Sometime last year when I was moving house, I had to throw away a big chunk of my trophies and medals - about 246 of those - because there was little space in the new place. They ranged from all kinds - from inter-class Counter Strike to Chinese Karaoke Competition to track honors at ASEAN schools' level.

Knowing my terrible ability to recall, those were memories that I will never get back ever again and I sort of regret that now. The few that I made sure to keep, I snapped pictures of in case my sense of forward-planning ever fails me again. Not every award that looked good on my CCA list made it, but each one that I kept held meaning and memories. In the coming few posts, I'll document one at a time, in no particular order.

The first one is the cutest; it's not really a trophy or something, but my limited pre-secondary school memory still vividly captures this period of time. Here goes:

I was Pupil of the Month in primary 6. It wasn't so much the award itself (9 awards x 10 classes = 90 people who received it) but it was the manner in which it came about that was interesting.


I was so proud of my very first wayang award. It was so next level wayang that the vice-principal called me out for good behaviour. It wasn't that I was a bad kid who put on an Oscar-winning performance, but I've always been extraordinarily good at attention seeking so I knew how to do some things more prominently and say some things that will manipulate people to see me in the light I wanted them to see me in.

I remember very clearly that morning assembly - I was yet again first in the entire school to sit at the assembly area because I was so badass-ed disciplined. Timothy strolled in second and shot a hateful glance in my direction. I'm beating him by two or three assemblies at this point. Plus, I'm now sitting straighter than he is. Straighter is better.

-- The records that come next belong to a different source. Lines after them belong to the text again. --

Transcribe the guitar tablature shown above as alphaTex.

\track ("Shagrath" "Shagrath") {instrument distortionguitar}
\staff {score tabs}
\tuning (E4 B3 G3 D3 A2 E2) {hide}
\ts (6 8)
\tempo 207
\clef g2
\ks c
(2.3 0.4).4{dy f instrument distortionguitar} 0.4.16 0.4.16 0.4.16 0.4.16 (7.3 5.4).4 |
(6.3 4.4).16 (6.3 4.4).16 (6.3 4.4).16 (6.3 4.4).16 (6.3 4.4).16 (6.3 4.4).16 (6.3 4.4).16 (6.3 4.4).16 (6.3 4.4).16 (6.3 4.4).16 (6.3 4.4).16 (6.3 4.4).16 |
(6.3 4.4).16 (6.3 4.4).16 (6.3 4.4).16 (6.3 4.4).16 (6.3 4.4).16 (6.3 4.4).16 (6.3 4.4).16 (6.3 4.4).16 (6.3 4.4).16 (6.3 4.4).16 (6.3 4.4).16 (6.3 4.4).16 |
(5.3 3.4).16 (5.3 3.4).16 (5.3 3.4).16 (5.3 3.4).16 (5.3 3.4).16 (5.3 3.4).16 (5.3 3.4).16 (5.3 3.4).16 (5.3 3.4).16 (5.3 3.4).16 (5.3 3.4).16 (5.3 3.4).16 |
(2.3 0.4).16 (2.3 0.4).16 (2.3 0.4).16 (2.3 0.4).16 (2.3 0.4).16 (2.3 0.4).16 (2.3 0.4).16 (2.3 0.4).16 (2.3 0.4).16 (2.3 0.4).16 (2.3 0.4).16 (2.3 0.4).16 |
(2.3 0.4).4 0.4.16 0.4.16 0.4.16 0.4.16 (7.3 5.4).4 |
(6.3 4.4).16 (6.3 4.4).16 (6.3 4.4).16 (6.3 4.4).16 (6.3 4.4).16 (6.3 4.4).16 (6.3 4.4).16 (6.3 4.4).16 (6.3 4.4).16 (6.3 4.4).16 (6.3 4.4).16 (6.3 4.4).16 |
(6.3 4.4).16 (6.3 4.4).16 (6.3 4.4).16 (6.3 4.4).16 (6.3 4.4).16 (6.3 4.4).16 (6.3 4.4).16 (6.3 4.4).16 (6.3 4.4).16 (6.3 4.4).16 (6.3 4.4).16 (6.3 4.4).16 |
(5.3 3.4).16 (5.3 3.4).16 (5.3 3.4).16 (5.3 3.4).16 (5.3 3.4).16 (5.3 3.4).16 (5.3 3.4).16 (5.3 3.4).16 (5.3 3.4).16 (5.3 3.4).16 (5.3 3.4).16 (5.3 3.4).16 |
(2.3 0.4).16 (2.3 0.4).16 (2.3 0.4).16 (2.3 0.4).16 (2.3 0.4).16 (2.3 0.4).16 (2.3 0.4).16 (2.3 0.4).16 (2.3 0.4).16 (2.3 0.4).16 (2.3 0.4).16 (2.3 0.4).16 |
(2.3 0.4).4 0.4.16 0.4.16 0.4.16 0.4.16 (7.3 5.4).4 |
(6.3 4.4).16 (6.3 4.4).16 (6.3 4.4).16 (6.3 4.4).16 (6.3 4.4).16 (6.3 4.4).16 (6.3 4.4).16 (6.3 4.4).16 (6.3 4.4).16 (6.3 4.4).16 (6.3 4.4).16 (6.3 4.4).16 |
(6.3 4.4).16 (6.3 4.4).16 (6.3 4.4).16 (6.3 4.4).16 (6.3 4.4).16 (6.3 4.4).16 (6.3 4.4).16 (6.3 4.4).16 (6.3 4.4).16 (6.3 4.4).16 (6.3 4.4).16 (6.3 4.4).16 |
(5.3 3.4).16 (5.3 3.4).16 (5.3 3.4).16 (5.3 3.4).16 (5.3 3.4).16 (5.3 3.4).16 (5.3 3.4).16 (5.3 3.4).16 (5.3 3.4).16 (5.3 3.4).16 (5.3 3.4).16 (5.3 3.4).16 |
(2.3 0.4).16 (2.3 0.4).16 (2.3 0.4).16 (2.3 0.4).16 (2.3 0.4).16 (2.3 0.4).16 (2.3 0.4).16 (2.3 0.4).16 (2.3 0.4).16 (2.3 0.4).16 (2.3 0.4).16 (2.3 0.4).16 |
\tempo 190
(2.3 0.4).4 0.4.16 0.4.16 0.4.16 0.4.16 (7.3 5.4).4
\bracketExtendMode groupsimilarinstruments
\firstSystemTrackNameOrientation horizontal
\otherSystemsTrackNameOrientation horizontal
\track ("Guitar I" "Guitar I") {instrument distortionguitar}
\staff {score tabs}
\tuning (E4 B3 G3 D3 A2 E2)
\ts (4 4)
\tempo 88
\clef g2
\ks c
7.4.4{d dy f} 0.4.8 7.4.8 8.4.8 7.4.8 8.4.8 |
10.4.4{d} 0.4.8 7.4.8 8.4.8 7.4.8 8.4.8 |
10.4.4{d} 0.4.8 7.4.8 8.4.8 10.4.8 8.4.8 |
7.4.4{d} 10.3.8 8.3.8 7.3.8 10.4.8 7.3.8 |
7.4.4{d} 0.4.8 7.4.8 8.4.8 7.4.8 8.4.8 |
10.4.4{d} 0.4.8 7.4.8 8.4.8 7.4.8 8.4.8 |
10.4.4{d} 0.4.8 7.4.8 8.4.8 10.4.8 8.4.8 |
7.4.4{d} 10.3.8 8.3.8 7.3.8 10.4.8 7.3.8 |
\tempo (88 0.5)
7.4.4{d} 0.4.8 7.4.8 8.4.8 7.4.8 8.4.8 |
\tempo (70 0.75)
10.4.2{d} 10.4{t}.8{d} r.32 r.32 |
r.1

Soon, the quadrangle was filled and assembly was starting. After the usual announcements, the VP suddenly started talking about a boy who's always early for school, never talked during assembly (actually I just started to dislike people), wore his uniform impeccably (thanks mom) and stood super straight during the singing of the National Anthem and school song.

I was genuinely surprised when it turned out she was indeed talking about me even though in my mind I was all like aiya is me la say until liddat i shy. She called me out to stand beside her. Started asking me for my name, whether I was in a uniformed group ECA and like wow guys see he's not even in a uniformed group he's a swimmer they don't even wear clothes but look he's so well-dressed (again, mom).

The whole school then had the privilege of watching me stand my now legendary straight pose while I belted out the National Anthem and ACS Forever in full patriotism. Afterwards, VP wrote a little note to my parents in my little school diary on how exemplary my conduct was in school. My form teacher had no trouble picking Pupil of the Month that August.

Thinking back, LAME. This was the sort of thing that classmates who remember would have poked fun at just a few years later and if you saw it from the VP's point of view, it served her a wider purpose in trying to evoke a desired behavioral response from everyone else. Textbook VP stuff. Still, it made my month as a self-absorbed 12 year-old and led me to feel really awesome about myself. A lot of things I accomplished in the future after that was down to arrogant confidence and insistence that I'm better than everyone at everything else. For whatever reason that it happened, I'm just glad it did!